Q&A: Lachlan Morton takes on the Colorado Trail

After a summer of competing in alternative races and ultra-endurance events, the Australian takes on one more challenge: the Colorado Trail.

EF Education First rider Lachlan Morton has been busy this summer, logging many of his cycling miles off-road. In early June, he tackled Dirty Kanza 200, finishing a respectable fourth. Later that month, he completed GBDuro, a 2,000-kilometer self-supported bike-packing “enduro” from the southern tip of the United Kingdom to the north. Then in August, Morton scored a third place finish at the Leadville Trail 100; one week later he won the fifth stage of the Tour of Utah.

On August 25, he began an individual time trial (ITT) of the Colorado Trail, one of the premier, long distance bike-packing trails in the U.S. The trail, which spans 539 miles from Denver to Durango, rises and falls with an average elevation of 10,000 feet, gaining over 72,000 feet total.

We spoke with Morton before he left. Look for our follow-up interview upon his return.

VeloNews: When did you get the idea to ITT the Colorado Trail?
Lachlan Morton: After GBDuro, I immediately wanted to do something else that was long. I figured I’d be [in Colorado] most of the summer so the Colorado Trail made sense. To be honest, I didn’t know how epic it was until I started doing some research.

VN: How did your experience at GBDuro influence your decision to do the CT as a time trial?
LM: I had such an incredible experience [in the U.K.] that I wanted to explore and build on that further. I have a huge pull to these endurance events. It’s just a test against yourself. There hasn’t been a night in the last month where I haven’t had a dream about it.

VN: You were signed up for the grand depart of the Colorado Trail Race (CTR) on July 29. Why did you decide to pursue the ITT on your own?
LM: I’d love to have done it starting with everyone but in the end it became a matter of not enough time. To come back from a long event like that just before Leadville and Utah seemed a bit reckless. I also didn’t want any pressure on time. If it takes longer than expected I want to enjoy that and not have stress.

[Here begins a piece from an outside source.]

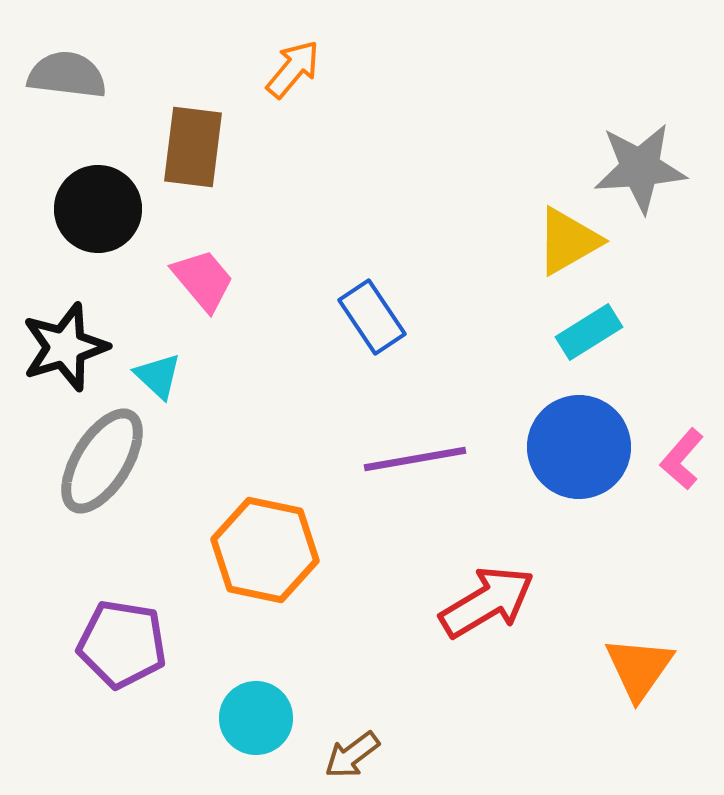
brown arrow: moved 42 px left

VN: Have you ridden sections of it before? Have you followed the CTR in the past? What’s been your source of information about the trail?
LM: I’ve ridden/hiked a small section between Breckenridge and Copper Mountain. It blew my mind. That’s when I started thinking about what a huge challenge this will be. I didn’t know there was a race to be honest. I’d heard of people riding it but that’s it. It’s a whole new world to me. The internet has a lot of information. I’m trying to have enough info to be prepared but not so much that I have expectations; I want to discover it as it comes.

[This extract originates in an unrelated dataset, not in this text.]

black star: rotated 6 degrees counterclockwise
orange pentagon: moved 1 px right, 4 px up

VN: Which direction are you riding, and why?
LM: Durango to Denver. It’ll be closer to my bed when I’m finished.

VN: What are you most excited about? Nervous about?
LM: I’m excited to discover the trail really. I’m nervous about everything: wildlife, weather, the severity of trails, the hiking, night riding… everything.

VN: What’s your experience doing self-supported bike-packing?
LM: I don’t have much. A few trips by myself in Australia. GBduro. That’s about it.

VN: You’ve set a fundraising goal of $10,000 for the Starlight Foundation’s Tour de Kids Challenge. Why are you riding for a cause?
LM: What’s better than helping kids while bettering yourself? It’s the nicest thing I can think of.

VN: You’ve said that mountain biking in the Rocky Mountains is some of the most difficult for you. Is this ride more of a physical challenge or a mental one?
LM: Absolutely both. Anything this long where you’re down physically, that’s when you have to rely on your head.

Lachlan’s spread of gear for the Colorado Trail. Photo: Betsy Welch

On gear choices

VN: Shoe choice is always on people’s mind for all the hike-a-bike. What are you wearing?
LM: Just my Rapha Explore clipless shoes, and I might throw in some New Balance sandals just in case.

VN: Food and resupplying is also a favorite topic. What is your nutrition plan?
LM: I’ll carry what I need for the sections between re-supply options. I think after Silverton is a long haul, so I’ll no doubt be pretty loaded up coming out of there. I eat whatever I find in the gas stations. I’m using water purification tablets, and I’ll no doubt pack some instant coffee.

VN: Bivy, tent, or tarp?
LM: Bivy, air mat, and sleeping bag.

VN: Hardtail vs. full suspension and why?
LM: Full suspension. It makes the riding more fun.